The RAAF's C-17s responded to several other natural disasters between late 2011 and 2013. In October 2011 a Globemaster flew a water purification plant to Samoa, from where it was transported by Royal New Zealand Air Force aircraft to Tuvalu. C-17s also transported supplies to Fiji and Samoa in December 2012 following Cyclone Evan. In January 2013 two Globemasters flew power generators and transformers from Amberley to Hobart following the Tasmanian bushfires. Later that month C-17s were used to transport aviation fuel and other supplies into the Queensland town of Bundaberg after it was affected by heavy flooding. In November 2013 a Globemaster flew a civilian medical team and its equipment from Australia to Cebu in the Philippines as part of the relief effort following Typhoon Haiyan; an RAAF C-130 subsequently transported the medical team from Cebu to Tacloban in the disaster zone.

In July 2014, two Globemasters, several aircrews and maintenance personnel were deployed to Eindhoven Air Base in the Netherlands as part of the response to the shooting down of Malaysia Airlines Flight 17 over Ukraine. In conjunction with Royal Netherlands Air Force C-130s, the two aircraft ferried international police officers and their equipment between the Netherlands and Kharkiv in Ukraine. They also flew the bodies of victims of the incident to the Netherlands. A third C-17 flew aircrew and equipment from Australia to the Netherlands. This deployment was completed on 20 August 2014.

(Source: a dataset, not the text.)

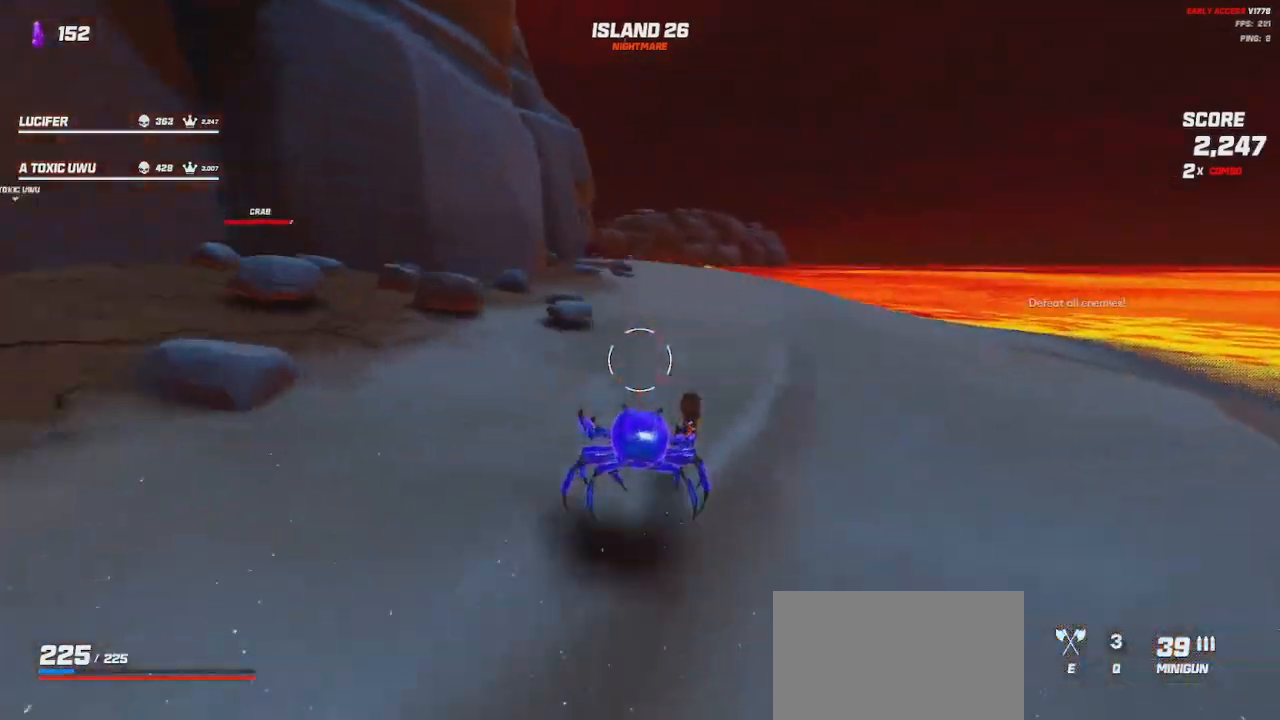
{"keys": ["s"], "mouse": [], "events": [[100, "d", "down"], [184, "space", "down"], [217, "w", "up"], [317, "space", "up"], [350, "s", "down"], [350, "shift", "up"], [434, "d", "up"]]}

The first flight by an RAAF C-17 to Antarctica was conducted in November 2015. The aircraft transported supplies for the Australian Antarctic Division from Hobart to Wilkins Runway, and its crew practised evacuating casualties from Wilkins after the cargo was unloaded. This flight was reported to have been the first time the RAAF had flown missions to the Australian Antarctic Territory since the Antarctic Flight was withdrawn in 1963. Since 2016 Globemasters have made up to six flights to Antarctica each southern summer to support the Australian Antarctic Division. A trial winter airdrop was conducted at Casey Station in June 2016. In September 2017 air-to-air refuelling was used to enable a Globemaster to drop supplies at Davis Station.